Kentucky legal system v. Dunn: (PMM) seller or bank (3rd party) lends the money. Money is for
the purchase not something else. 3rd party purchase money lender. Lender is something other
than seller. Lender relied on the ability to foreclose.
Prepayment
Common clause in mortgage—prepayment premium (if grantee pays mortgage before it
is due, it gets penalized)
Is this valid? Yes
Why? Lender bargained for mortgage so it could make money through interest payments,
so should be able to get that.
Module 03:
Pg. 682-85, 686-91, 663-73, 702-05, 719-20, Nastasi v. Suffolk County
Basic ideas
What happens if grantor gives property interest to two separate grantees? Who has
property? For example, what if O mortgages to A and then sells to B, or vice versa?
o If no recording statute relevant, first come first served.
o If recording statute involved, later buyer may win by recording first and or
lacking notice of first transaction
o Loser in recording statute case still has a remedy against grantor for violating
deed covenants (if she has a general warranty deed or special deed but if
quitclaim, they are out of luck).
Race statute
o Earliest type of recording act
o Between successive purchasers of property, the person who wins the race to
record prevails
o Whether the subsequent purchaser has actual knowledge of the prior purchaser’s
claim is irrelevant
o Example: O, owner of Blackacre, conveys Blackacre to A, who does not record
the deed. O subsequently conveys Blackacre to B for a valuable
consideration. B actually knows of the deed to A. B records the deed from O to B.

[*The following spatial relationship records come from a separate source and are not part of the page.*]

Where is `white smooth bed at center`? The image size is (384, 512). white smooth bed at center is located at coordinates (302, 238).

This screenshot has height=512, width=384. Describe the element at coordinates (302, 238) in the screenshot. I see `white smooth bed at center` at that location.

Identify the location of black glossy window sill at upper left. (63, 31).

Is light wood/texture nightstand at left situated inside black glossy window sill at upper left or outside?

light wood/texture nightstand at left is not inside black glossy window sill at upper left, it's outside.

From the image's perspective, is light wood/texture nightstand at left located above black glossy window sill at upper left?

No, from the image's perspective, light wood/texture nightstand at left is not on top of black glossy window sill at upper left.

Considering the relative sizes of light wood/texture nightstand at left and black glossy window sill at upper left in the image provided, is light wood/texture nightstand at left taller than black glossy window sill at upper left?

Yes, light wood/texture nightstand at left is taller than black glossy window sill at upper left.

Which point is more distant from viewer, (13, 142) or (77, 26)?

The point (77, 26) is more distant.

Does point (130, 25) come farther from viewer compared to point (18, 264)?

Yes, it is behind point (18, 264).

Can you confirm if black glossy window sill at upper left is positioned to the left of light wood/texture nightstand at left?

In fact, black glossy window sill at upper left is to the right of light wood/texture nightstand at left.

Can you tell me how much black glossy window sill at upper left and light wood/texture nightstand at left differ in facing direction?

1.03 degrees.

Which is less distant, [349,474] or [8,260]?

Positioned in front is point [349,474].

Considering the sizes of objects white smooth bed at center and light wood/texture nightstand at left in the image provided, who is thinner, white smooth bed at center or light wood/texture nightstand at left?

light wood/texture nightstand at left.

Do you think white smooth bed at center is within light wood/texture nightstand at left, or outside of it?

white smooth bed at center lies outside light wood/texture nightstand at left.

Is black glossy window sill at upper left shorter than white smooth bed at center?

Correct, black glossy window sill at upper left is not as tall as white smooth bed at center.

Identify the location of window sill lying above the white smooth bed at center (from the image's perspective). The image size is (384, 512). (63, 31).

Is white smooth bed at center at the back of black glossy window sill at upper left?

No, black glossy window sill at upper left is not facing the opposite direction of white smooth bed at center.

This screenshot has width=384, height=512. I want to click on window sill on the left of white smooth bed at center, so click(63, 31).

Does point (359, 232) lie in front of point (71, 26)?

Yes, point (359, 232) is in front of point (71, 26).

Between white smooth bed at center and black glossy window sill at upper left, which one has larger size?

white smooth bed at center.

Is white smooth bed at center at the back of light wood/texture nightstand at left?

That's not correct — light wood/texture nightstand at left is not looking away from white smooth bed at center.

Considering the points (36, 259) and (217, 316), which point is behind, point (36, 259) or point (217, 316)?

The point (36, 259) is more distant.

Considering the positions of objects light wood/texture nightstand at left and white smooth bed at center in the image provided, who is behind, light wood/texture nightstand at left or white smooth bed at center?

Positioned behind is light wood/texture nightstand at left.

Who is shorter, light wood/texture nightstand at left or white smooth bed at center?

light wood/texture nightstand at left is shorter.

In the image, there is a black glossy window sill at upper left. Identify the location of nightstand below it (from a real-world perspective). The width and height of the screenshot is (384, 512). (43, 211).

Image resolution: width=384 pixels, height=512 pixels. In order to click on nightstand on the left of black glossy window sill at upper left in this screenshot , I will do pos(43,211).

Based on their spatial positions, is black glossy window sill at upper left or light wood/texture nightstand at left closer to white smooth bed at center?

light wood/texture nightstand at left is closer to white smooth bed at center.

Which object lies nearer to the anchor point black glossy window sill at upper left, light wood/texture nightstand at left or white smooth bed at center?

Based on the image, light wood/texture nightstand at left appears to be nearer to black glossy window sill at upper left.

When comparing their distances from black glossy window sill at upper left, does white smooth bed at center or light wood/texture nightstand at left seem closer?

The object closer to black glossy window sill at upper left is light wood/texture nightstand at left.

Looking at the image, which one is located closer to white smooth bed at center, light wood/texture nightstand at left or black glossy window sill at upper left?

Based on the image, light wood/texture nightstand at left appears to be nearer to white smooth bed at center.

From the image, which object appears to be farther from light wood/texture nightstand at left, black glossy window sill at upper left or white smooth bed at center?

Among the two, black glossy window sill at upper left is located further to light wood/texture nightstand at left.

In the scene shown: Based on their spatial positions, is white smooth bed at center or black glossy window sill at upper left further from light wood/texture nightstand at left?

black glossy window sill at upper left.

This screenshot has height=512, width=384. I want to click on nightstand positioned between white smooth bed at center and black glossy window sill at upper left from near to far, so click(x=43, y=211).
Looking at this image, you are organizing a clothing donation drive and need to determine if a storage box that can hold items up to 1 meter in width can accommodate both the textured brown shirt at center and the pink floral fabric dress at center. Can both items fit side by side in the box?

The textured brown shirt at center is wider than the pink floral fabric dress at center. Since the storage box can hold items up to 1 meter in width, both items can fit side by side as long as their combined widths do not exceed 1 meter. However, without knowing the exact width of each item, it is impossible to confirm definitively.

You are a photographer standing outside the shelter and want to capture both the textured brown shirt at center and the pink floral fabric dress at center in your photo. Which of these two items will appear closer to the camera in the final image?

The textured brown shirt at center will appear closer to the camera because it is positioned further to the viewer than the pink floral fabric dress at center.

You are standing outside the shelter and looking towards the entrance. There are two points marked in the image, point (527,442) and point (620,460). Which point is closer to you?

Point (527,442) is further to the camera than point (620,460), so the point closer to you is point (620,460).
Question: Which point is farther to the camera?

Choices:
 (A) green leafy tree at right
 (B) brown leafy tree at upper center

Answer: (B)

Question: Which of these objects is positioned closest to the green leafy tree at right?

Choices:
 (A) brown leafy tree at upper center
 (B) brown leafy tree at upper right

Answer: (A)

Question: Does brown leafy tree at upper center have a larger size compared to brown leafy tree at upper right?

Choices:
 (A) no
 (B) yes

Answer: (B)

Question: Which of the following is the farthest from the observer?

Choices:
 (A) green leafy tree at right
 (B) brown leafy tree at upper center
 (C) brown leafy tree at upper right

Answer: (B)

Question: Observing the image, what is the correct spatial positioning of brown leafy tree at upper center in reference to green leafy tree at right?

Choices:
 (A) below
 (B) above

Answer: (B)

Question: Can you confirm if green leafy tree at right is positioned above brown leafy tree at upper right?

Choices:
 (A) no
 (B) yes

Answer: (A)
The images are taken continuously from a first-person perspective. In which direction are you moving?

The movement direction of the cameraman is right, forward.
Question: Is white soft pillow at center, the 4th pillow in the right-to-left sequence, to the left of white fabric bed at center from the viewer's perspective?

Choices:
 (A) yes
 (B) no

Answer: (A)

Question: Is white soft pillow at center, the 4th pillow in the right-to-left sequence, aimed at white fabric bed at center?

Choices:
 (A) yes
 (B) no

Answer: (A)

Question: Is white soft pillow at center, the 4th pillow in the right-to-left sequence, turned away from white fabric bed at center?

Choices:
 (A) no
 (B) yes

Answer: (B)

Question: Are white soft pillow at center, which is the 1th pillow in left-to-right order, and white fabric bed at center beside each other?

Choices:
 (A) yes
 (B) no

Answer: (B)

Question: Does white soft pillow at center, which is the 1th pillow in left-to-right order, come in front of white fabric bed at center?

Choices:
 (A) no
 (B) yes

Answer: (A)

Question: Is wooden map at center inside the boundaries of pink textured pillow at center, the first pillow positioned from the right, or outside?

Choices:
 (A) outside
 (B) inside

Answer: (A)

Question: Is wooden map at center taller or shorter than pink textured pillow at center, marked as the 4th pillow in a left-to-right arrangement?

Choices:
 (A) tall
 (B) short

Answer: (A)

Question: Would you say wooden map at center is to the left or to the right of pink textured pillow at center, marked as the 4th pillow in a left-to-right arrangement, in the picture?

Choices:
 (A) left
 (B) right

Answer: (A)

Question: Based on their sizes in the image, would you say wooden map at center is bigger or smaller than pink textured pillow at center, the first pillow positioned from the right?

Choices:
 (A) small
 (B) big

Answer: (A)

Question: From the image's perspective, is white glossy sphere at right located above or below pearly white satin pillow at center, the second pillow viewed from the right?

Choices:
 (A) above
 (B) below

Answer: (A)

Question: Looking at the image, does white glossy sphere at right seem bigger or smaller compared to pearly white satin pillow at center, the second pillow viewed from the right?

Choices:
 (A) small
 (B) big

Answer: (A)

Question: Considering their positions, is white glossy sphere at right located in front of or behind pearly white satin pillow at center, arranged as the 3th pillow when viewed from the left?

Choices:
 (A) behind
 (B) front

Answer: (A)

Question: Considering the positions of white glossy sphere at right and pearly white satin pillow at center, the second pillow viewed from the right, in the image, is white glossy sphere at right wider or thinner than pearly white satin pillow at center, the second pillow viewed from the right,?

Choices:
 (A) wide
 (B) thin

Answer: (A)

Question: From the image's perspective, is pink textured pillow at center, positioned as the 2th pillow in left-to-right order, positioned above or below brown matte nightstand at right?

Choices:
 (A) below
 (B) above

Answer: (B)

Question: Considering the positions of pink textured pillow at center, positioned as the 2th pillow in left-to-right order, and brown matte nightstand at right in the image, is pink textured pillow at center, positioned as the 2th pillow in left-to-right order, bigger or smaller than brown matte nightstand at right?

Under a race statute, B prevails over A, and B owns Blackacre.
o Protects a subsequent purchaser only if the subsequent purchaser records
first
Notice Statute
o Developed from judicial decisions interpreting race statutes
o Some courts held that if a subsequent purchaser had notice of a prior unrecorded
instrument, the purchaser could not prevail over the prior grantee, for such would
work a fraud on the prior grantee.
o Notice statute protects a subsequent purchaser against prior unrecorded
instruments even though the subsequent purchaser fails to record
o Example: O, owner of Blackacre, conveys Blackacre to A, who does not record
the deed. O subsequently conveys Blackacre to B for a valuable
consideration. B actually knows of the deed to A. B records the deed from O to B.
If B has notice of a prior grantee, a notice statute would be applicable. Therefore,
B would not prevail over A because B would have notice of A’s prior deed.
o protects subsequent purchasers without notice
o protects a subsequent purchaser against prior unrecorded instruments even though
the subsequent purchaser fails to record
o Example: O, owner of Blackacre, conveys Blackacre to A, who does not record
the deed. O subsequently conveys Blackacre to B for a valuable
consideration. B has no knowledge of A’s deed. Under a notice statute, B prevails
over A even though B does not record the deed from O to B.
o Virtue of a notice statute is its fairness as between two conflicting claimants
o Whether the subsequent purchaser has notice depends on facts not on record
o Notice statutes are less efficient than race statutes
o Example 3, for instance, suppose that, after the conveyance to B and before B
records, A records his deed. Thereafter C desires to purchase from B. C, searching
title, would find A’s deed on record, and C then would have to ascertain from
facts off the record whether B had notice of A’s deed. If B did not have notice, B
prevails over A, and C can buy from B and then, standing in B’s shoes, prevail
over A.
Race-notice statute
o A subsequent purchaser is protected against prior unrecorded instruments only if
the subsequent purchaser (1) is without notice of the prior instrument and (2)
records before the prior instrument is record.
o Incorporates feature of both a notice statute and a race statute
o Example 4. O, owner of Blackacre, conveys Blackacre to A, who does not record
the deed. O subsequently conveys Blackacre to B, who does not know of A’s
deed. Then A records. Then B records. A prevails over B because, even though B
had no notice of A’s deed, B did not record before A did.
o Tends to eliminate lawsuits turning on extrinsic evidence about which deed was
delivered first
o race-notice statute is preferable because, by punishing nonrecording, it provides
motivation to record, making the public records complete.